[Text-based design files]
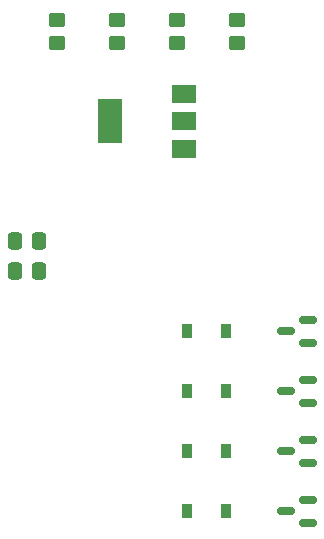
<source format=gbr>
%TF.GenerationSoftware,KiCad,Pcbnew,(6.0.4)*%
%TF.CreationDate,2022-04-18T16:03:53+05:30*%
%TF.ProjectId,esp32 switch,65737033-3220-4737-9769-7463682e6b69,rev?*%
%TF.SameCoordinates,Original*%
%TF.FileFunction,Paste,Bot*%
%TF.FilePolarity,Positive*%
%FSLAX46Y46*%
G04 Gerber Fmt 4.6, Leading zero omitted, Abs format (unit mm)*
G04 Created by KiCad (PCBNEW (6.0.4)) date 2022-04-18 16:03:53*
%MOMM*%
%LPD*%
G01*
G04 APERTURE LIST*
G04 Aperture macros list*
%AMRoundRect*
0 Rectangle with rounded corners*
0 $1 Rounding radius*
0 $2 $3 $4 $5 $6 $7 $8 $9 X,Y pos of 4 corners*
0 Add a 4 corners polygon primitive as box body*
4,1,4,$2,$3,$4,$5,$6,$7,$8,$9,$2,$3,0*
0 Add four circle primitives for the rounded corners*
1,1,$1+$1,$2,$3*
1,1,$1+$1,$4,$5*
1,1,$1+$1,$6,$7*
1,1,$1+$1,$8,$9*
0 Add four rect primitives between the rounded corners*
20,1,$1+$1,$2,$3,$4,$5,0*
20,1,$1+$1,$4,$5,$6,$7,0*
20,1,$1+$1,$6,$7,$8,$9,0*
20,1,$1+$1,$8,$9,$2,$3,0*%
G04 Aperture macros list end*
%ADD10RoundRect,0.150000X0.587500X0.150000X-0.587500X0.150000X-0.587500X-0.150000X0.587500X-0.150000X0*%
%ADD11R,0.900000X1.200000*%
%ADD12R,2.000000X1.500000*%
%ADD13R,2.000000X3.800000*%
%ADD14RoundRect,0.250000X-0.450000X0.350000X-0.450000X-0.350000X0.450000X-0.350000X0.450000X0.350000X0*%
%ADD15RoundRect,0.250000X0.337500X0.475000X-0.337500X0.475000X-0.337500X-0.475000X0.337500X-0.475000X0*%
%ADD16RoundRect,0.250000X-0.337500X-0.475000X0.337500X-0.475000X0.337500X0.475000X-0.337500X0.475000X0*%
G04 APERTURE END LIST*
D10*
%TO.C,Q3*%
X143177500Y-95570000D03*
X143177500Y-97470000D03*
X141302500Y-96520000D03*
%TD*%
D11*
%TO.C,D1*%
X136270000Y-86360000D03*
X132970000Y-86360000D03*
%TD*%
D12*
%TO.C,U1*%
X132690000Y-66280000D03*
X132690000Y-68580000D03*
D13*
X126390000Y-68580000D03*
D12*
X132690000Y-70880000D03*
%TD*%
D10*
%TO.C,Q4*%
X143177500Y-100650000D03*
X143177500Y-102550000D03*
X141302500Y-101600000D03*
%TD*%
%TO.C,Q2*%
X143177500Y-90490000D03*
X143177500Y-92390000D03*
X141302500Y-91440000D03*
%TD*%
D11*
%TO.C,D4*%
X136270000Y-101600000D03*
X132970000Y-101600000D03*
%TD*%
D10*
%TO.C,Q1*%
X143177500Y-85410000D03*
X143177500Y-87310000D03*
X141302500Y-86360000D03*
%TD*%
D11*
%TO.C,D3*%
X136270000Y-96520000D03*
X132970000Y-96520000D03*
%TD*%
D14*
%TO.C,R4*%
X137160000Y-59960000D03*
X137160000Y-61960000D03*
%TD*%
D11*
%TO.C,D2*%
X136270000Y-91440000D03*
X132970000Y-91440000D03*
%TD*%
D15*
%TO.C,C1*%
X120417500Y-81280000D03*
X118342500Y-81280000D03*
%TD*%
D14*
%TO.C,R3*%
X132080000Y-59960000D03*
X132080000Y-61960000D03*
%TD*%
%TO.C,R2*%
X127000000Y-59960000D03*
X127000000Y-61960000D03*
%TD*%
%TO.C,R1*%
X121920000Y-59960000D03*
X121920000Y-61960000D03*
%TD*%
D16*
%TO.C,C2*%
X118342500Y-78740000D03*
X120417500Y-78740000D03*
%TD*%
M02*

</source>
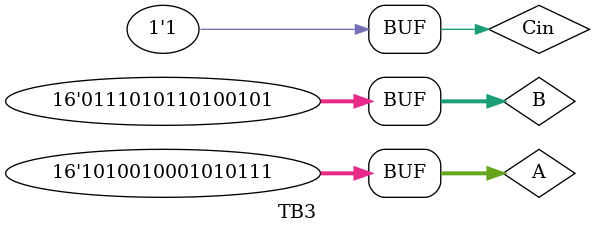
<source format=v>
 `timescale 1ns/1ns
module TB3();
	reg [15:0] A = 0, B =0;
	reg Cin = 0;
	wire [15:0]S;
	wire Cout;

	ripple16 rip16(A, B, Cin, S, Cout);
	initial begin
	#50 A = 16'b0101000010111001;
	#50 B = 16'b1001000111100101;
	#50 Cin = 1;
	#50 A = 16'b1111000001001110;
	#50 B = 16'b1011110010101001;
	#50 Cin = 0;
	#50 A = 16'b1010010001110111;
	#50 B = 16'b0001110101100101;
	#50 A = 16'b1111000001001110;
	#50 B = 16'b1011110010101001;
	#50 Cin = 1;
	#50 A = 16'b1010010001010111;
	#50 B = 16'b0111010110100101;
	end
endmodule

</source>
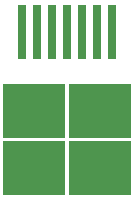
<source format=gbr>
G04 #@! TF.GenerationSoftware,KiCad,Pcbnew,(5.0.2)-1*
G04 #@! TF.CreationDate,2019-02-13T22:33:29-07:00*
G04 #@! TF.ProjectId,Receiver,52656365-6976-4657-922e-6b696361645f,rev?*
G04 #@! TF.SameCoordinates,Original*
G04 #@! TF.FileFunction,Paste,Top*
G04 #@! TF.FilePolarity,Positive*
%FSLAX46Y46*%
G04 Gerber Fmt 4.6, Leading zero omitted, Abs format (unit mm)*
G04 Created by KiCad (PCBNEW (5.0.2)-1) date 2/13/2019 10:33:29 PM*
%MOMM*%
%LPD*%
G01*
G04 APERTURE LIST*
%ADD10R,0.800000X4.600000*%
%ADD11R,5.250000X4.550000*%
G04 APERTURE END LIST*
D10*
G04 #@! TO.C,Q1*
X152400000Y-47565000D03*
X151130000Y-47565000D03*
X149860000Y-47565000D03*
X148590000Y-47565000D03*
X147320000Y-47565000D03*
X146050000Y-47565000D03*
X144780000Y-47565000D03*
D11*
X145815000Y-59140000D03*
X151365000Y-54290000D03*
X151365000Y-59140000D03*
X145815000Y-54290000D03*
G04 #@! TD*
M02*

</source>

...

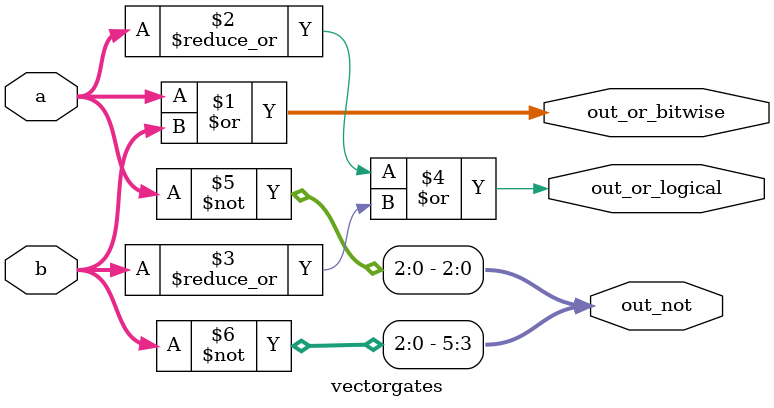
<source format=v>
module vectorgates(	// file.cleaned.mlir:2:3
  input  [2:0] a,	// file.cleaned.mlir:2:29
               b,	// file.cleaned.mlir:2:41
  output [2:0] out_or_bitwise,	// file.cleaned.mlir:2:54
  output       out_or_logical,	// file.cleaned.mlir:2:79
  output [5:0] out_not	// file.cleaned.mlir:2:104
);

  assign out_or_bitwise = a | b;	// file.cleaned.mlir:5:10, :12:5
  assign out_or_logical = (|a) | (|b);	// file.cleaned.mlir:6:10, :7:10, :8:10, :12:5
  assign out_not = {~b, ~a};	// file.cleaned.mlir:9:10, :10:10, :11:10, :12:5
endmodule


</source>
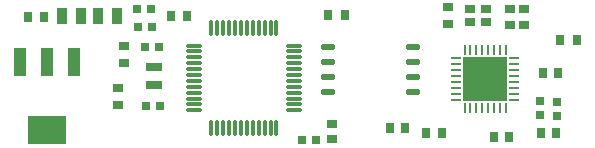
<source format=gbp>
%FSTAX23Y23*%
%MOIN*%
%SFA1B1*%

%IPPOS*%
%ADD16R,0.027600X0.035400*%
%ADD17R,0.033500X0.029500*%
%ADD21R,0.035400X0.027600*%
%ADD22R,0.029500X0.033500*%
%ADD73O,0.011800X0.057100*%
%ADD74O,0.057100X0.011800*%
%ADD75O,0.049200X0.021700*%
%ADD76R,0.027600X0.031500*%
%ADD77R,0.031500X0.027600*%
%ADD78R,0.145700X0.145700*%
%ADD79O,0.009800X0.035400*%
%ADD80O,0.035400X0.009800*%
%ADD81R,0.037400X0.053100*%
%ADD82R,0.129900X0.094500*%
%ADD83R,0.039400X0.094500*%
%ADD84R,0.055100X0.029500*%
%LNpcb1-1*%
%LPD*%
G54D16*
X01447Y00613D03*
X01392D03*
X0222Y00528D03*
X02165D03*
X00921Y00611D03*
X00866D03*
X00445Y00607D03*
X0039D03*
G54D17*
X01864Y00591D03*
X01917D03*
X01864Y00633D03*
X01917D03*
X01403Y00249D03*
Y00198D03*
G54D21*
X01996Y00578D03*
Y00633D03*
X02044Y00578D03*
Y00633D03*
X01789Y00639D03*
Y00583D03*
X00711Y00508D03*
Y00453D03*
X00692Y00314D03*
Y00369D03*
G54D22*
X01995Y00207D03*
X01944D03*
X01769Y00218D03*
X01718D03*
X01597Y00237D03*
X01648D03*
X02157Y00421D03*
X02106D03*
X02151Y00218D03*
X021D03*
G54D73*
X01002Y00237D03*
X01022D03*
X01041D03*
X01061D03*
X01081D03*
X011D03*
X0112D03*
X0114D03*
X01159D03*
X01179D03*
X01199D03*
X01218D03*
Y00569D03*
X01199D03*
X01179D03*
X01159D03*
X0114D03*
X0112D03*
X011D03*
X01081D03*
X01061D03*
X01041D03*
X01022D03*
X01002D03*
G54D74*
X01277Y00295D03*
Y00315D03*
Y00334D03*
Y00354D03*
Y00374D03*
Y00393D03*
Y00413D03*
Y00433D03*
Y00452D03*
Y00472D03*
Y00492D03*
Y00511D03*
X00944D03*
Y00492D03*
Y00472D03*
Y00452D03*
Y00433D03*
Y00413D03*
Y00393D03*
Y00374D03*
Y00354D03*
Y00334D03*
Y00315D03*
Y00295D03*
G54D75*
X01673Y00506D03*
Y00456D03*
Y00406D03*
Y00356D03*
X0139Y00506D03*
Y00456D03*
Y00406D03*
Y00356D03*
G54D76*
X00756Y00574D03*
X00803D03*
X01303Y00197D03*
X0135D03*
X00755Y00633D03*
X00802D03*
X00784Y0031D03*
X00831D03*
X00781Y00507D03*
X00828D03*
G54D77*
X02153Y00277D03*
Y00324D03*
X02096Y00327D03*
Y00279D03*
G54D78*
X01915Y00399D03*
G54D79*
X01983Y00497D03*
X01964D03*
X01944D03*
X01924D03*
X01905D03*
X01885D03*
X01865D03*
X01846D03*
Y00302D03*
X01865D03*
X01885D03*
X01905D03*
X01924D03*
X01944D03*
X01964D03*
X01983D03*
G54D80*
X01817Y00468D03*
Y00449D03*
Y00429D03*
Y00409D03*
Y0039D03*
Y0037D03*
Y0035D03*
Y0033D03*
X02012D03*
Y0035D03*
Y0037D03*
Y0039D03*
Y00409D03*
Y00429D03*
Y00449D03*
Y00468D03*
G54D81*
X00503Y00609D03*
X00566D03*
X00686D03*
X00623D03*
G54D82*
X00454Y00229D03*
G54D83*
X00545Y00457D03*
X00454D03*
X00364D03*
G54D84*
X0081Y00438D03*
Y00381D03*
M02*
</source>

**Exercise details:** Where a line in the records above contains the string "KiCad", return that line.

**Result for this exercise:**
%TF.GenerationSoftware,KiCad,Pcbnew,(6.0.4)*%
G04 Created by KiCad (PCBNEW (6.0.4)) date 2022-04-18 16:03:53*
G04 #@! TF.GenerationSoftware,KiCad,Pcbnew,(5.0.2)-1*
G04 Created by KiCad (PCBNEW (5.0.2)-1) date 2/13/2019 10:33:29 PM*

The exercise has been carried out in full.